About this task
Word for word, restate the records that come next, omitting the images.
=== Section Start ===
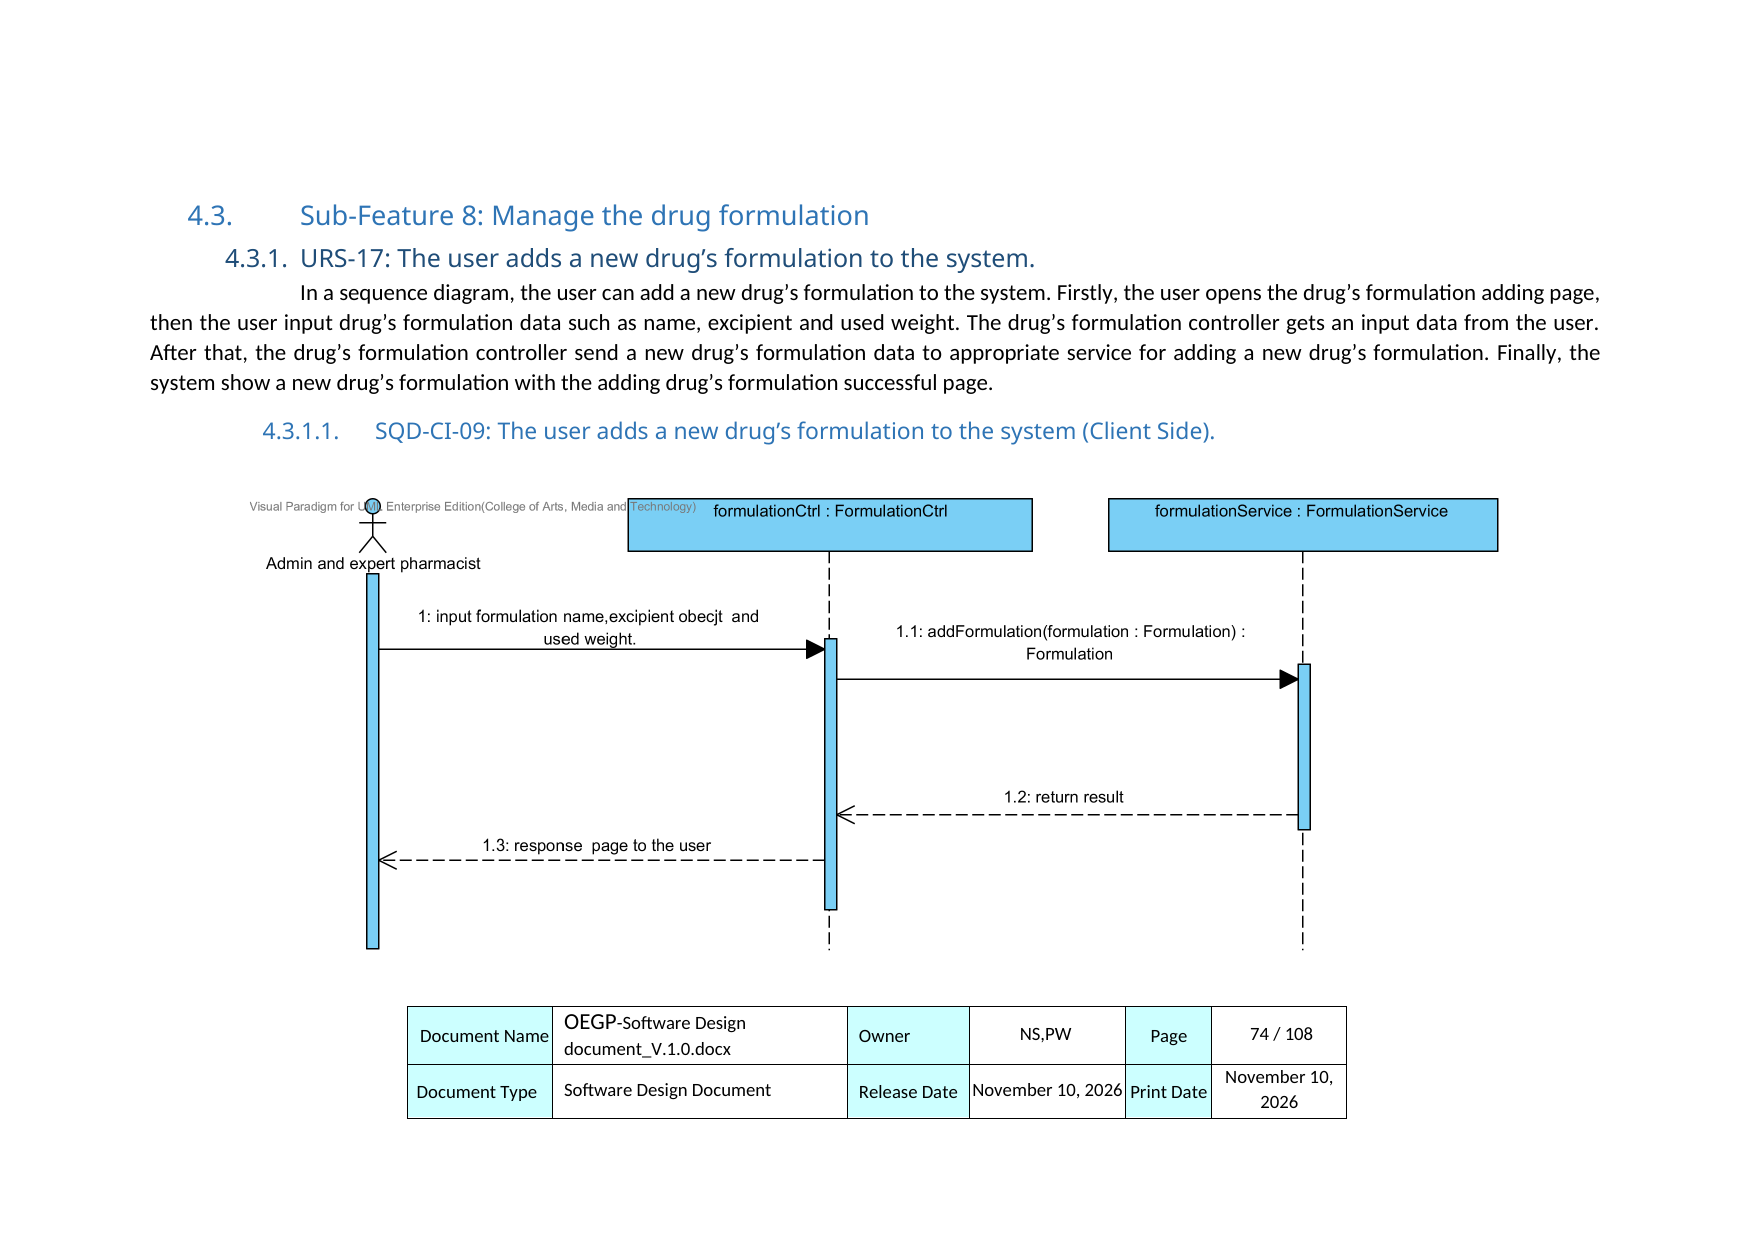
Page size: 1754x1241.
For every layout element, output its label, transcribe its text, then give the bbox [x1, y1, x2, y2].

subtitle SQD-CI-09: The user adds a new drug’s formulation to the system (Client Side). [262, 415, 1604, 446]
subtitle Sub-Feature 8: Manage the drug formulation [187, 197, 1604, 234]
text In a sequence diagram, the user can add a new drug’s formulation to the system. Firstly, the user opens the drug’s formulation adding page, then the user input drug’s formulation data such as name, excipient and used weight. The drug’s formulation controller gets an input data from the user. After that, the drug’s formulation controller send a new drug’s formulation data to appropriate service for adding a new drug’s formulation. Finally, the system show a new drug’s formulation with the adding drug’s formulation successful page. [150, 278, 1604, 396]
subtitle URS-17: The user adds a new drug’s formulation to the system. [225, 241, 1604, 275]
picture [249, 495, 1505, 956]
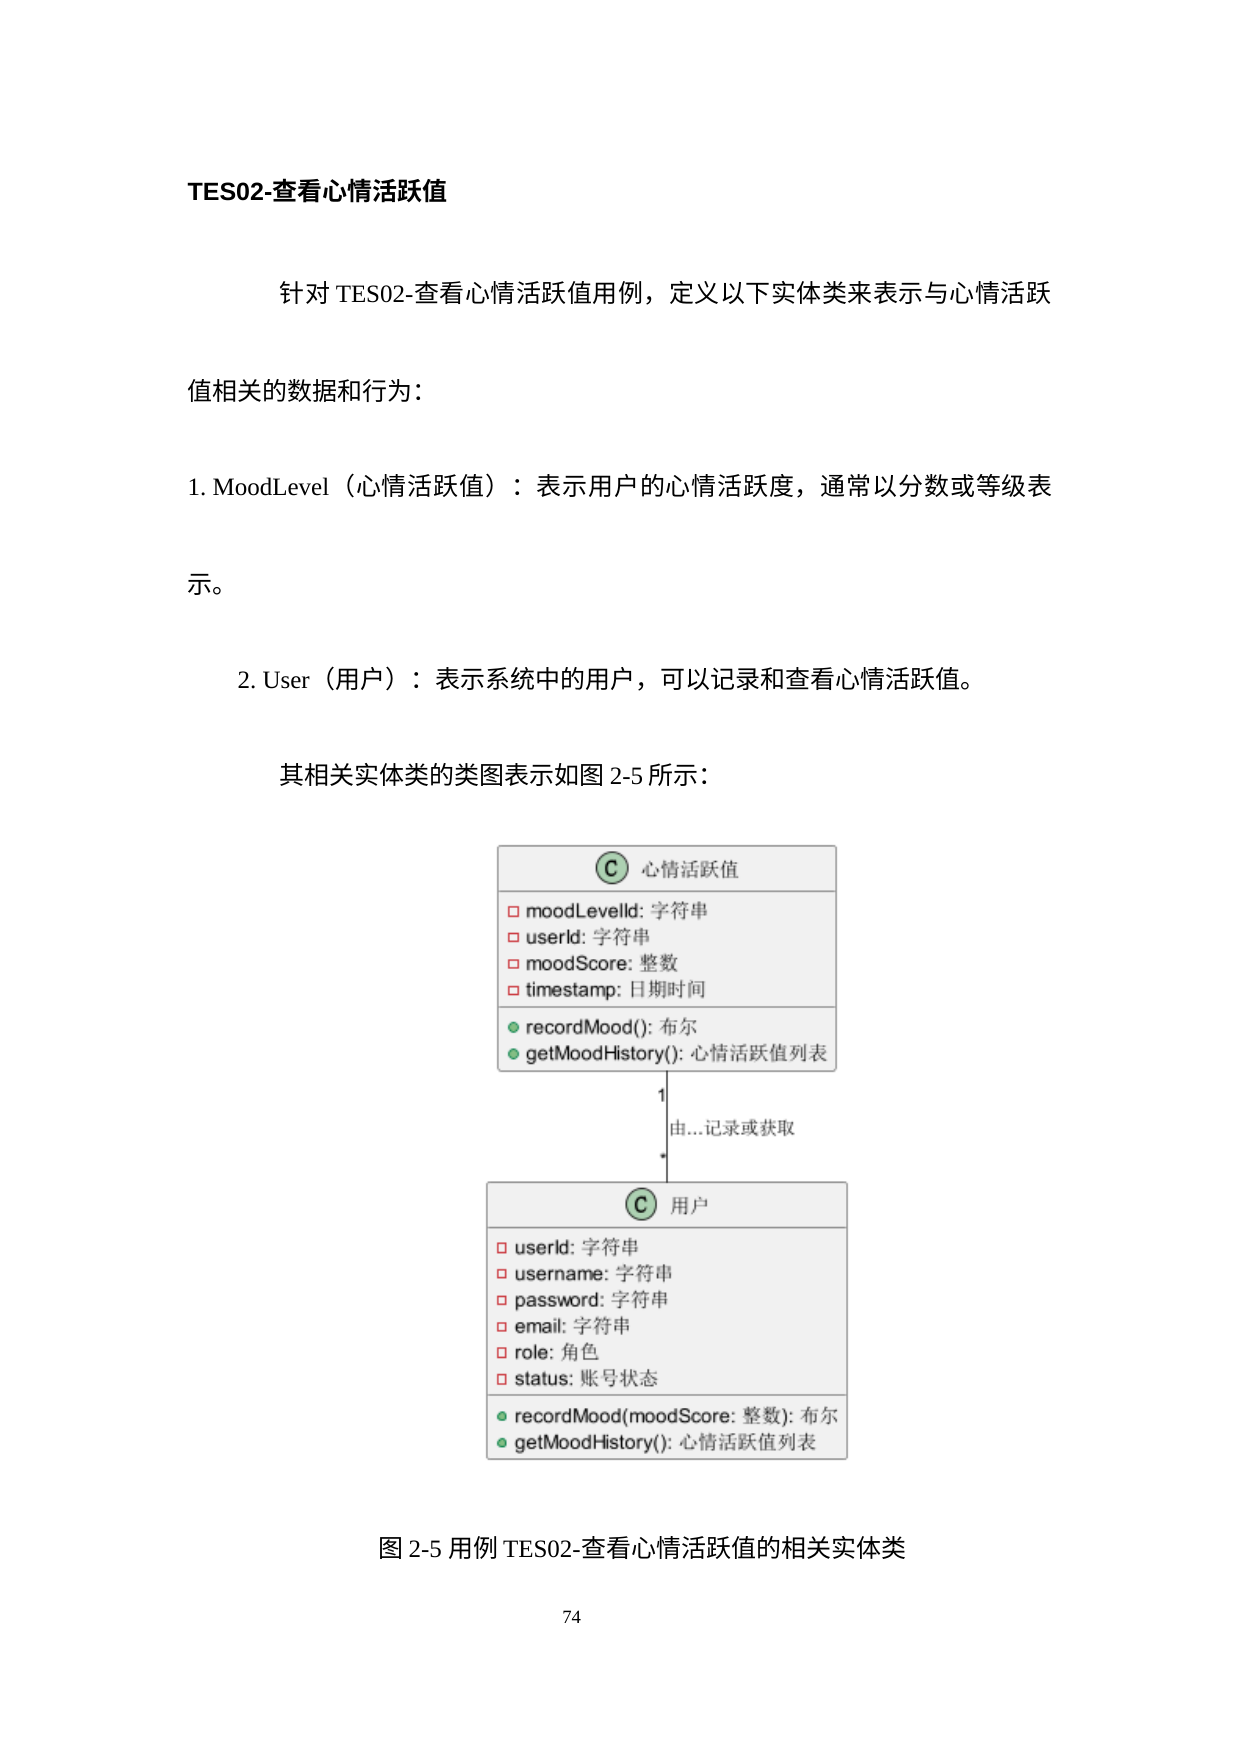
=== Section End ===
Result of this task
Page size: 1754x1241.
For every layout element, output its label, transcribe its text, then give the bbox [x1, y1, x2, y2].

subtitle SQD-CI-09: The user adds a new drug’s formulation to the system (Client Side). [262, 415, 1604, 446]
subtitle Sub-Feature 8: Manage the drug formulation [187, 197, 1604, 234]
text In a sequence diagram, the user can add a new drug’s formulation to the system. Firstly, the user opens the drug’s formulation adding page, then the user input drug’s formulation data such as name, excipient and used weight. The drug’s formulation controller gets an input data from the user. After that, the drug’s formulation controller send a new drug’s formulation data to appropriate service for adding a new drug’s formulation. Finally, the system show a new drug’s formulation with the adding drug’s formulation successful page. [150, 278, 1604, 396]
subtitle URS-17: The user adds a new drug’s formulation to the system. [225, 241, 1604, 275]
picture [249, 495, 1505, 956]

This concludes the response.